- The Washington Times - Sunday, April 17, 2011

Donald Trump isn’t officially in the Republican presidential sweepstakes yet, but he’s easily dominating the GOP stage — taking another swipe over the weekend at would-be rival Mitt Romney, panning President Obama’s budget speech and drawing a big crowd at a tea party rally in Boca Raton, Fla.

“Whether you like him or not, George Bush gave us Obama. And I’m not happy about it. We have a disaster on our hands. We have a man, right now, that almost certainly will go down as the worst president in the history of the United States,” the New York real estate magnate and reality show star told tea partyers on Saturday.

On Sunday, he brushed aside comparisons with Mr. Romney, whose bid for the Republican presidential nomination is predicated in large part on his business experience and acumen. Mr. Romney also served as Massachusetts governor.
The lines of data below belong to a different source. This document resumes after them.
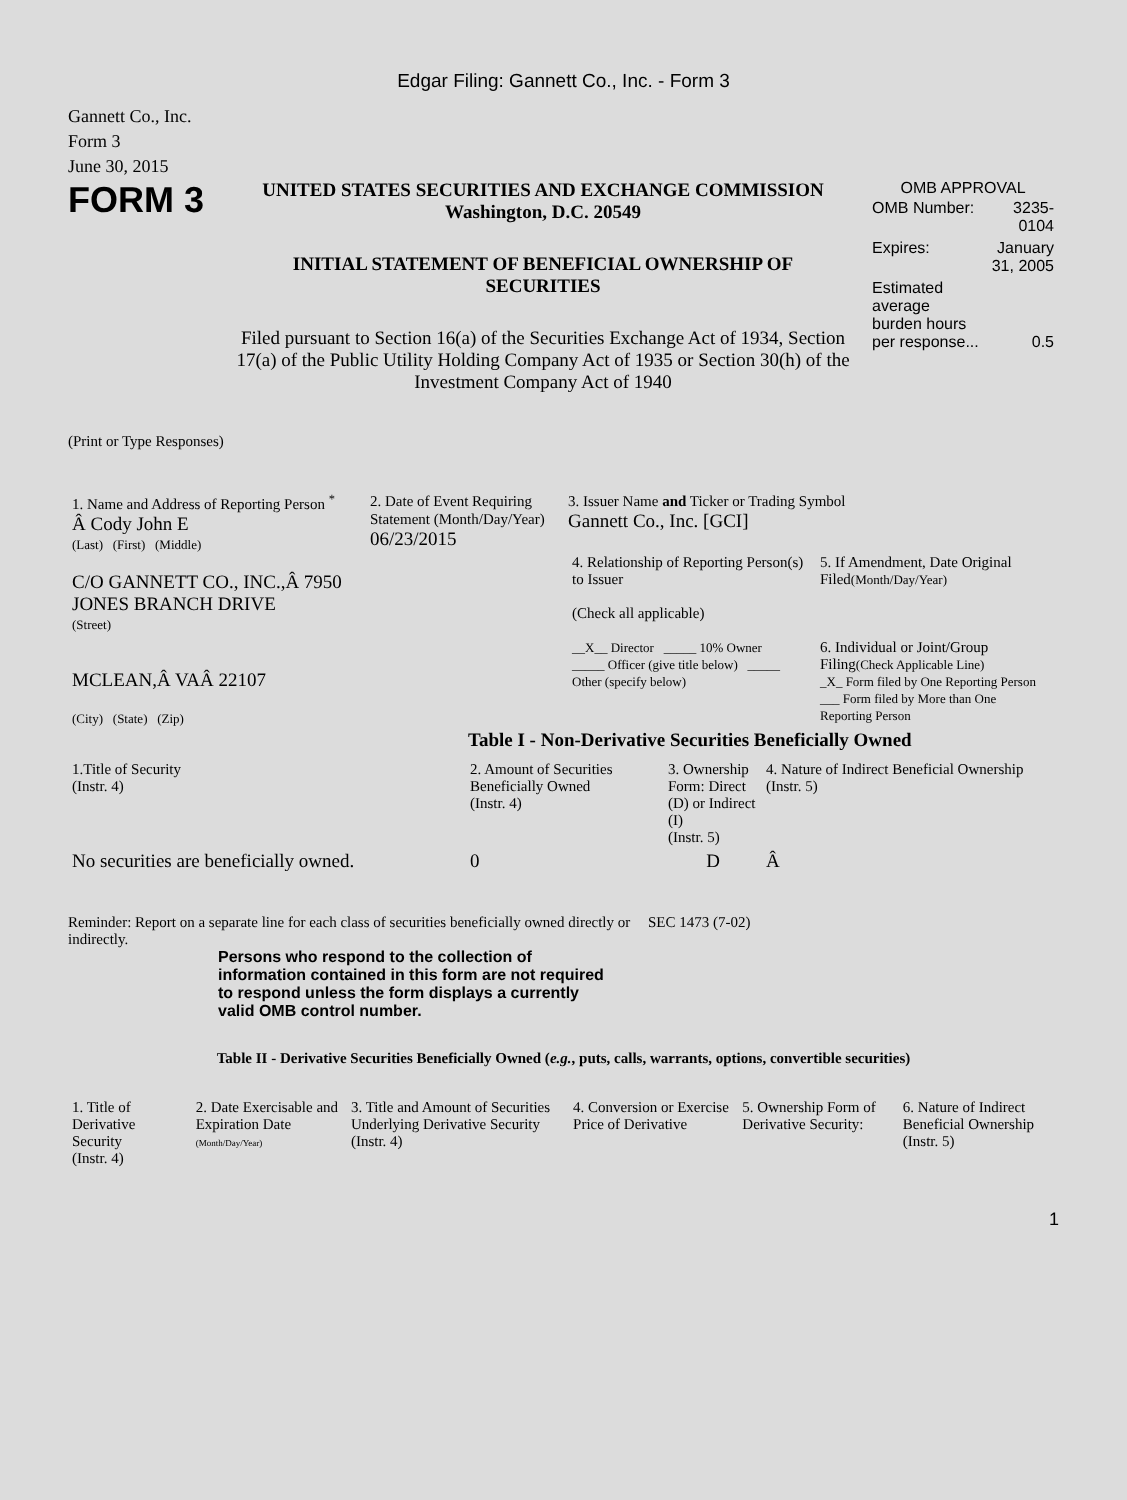Edgar Filing: Gannett Co., Inc. - Form 3
Gannett Co., Inc.
Form 3
June 30, 2015
FORM 3
UNITED STATES SECURITIES AND EXCHANGE COMMISSION
Washington, D.C. 20549
INITIAL STATEMENT OF BENEFICIAL OWNERSHIP OF SECURITIES
Filed pursuant to Section 16(a) of the Securities Exchange Act of 1934, Section 17(a) of the Public Utility Holding Company Act of 1935 or Section 30(h) of the Investment Company Act of 1940
OMB APPROVAL
| OMB Number: | 3235-0104 |
| Expires: | January 31, 2005 |
| Estimated average burden hours per response... | 0.5 |
(Print or Type Responses)
| 1. Name and Address of Reporting Person <sup>*</sup> Â Cody John E (Last) (First) (Middle) C/O GANNETT CO., INC.,Â 7950 JONES BRANCH DRIVE (Street) MCLEAN,Â VAÂ 22107 (City) (State) (Zip) | 2. Date of Event Requiring Statement (Month/Day/Year) 06/23/2015 | 3. Issuer Name and Ticker or Trading Symbol Gannett Co., Inc. [GCI] / 4. Relationship of Reporting Person(s) to Issuer (Check all applicable) __X__ Director _____ 10% Owner _____ Officer (give title below) _____ Other (specify below) / 5. If Amendment, Date Original Filed (Month/Day/Year) 6. Individual or Joint/Group Filing (Check Applicable Line) _X_ Form filed by One Reporting Person ___ Form filed by More than One Reporting Person / |
Table I - Non-Derivative Securities Beneficially Owned
| 1.Title of Security (Instr. 4) | 2. Amount of Securities Beneficially Owned (Instr. 4) | 3. Ownership Form: Direct (D) or Indirect (I) (Instr. 5) | 4. Nature of Indirect Beneficial Ownership (Instr. 5) |
| --- | --- | --- | --- |
| No securities are beneficially owned. | 0 | D | Â |
Reminder: Report on a separate line for each class of securities beneficially owned directly or indirectly.
SEC 1473 (7-02)
Persons who respond to the collection of information contained in this form are not required to respond unless the form displays a currently valid OMB control number.
Table II - Derivative Securities Beneficially Owned (e.g., puts, calls, warrants, options, convertible securities)
| 1. Title of Derivative Security (Instr. 4) | 2. Date Exercisable and Expiration Date (Month/Day/Year) | 3. Title and Amount of Securities Underlying Derivative Security (Instr. 4) | 4. Conversion or Exercise Price of Derivative | 5. Ownership Form of Derivative Security: | 6. Nature of Indirect Beneficial Ownership (Instr. 5) |
| --- | --- | --- | --- | --- | --- |
1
“My net worth is many, many, many times Mitt Romney,” the billionaire developer told CNN on “State of the Union.” He described multimillionaire Mr. Romney, one of the richest men in the field of potential candidates, as “a small-business guy.”

Before serving as governor, Mr. Romney was a successful business executive, helping to launch the Staples office supply chain. He spent more than $40 million of his own cash in an unsuccessful bid for the Republican presidential nomination in 2008.

Mr. Trump has said he would spend as much as $600 million of his own fortune on a presidential run.

During the same CNN interview, Mr. Trump said Mr. Obama has been outmaneuvered on the international stage by China and the Organization of Petroleum Exporting Countries.

“It’s the messenger,” he said. “Obama is not the right messenger. We are not a respected nation anymore. The world is laughing at us. You tell OPEC, ‘Fellows, that price is going down.’ Let me tell you, it will go down if you say it properly,” he told host Candy Crowley.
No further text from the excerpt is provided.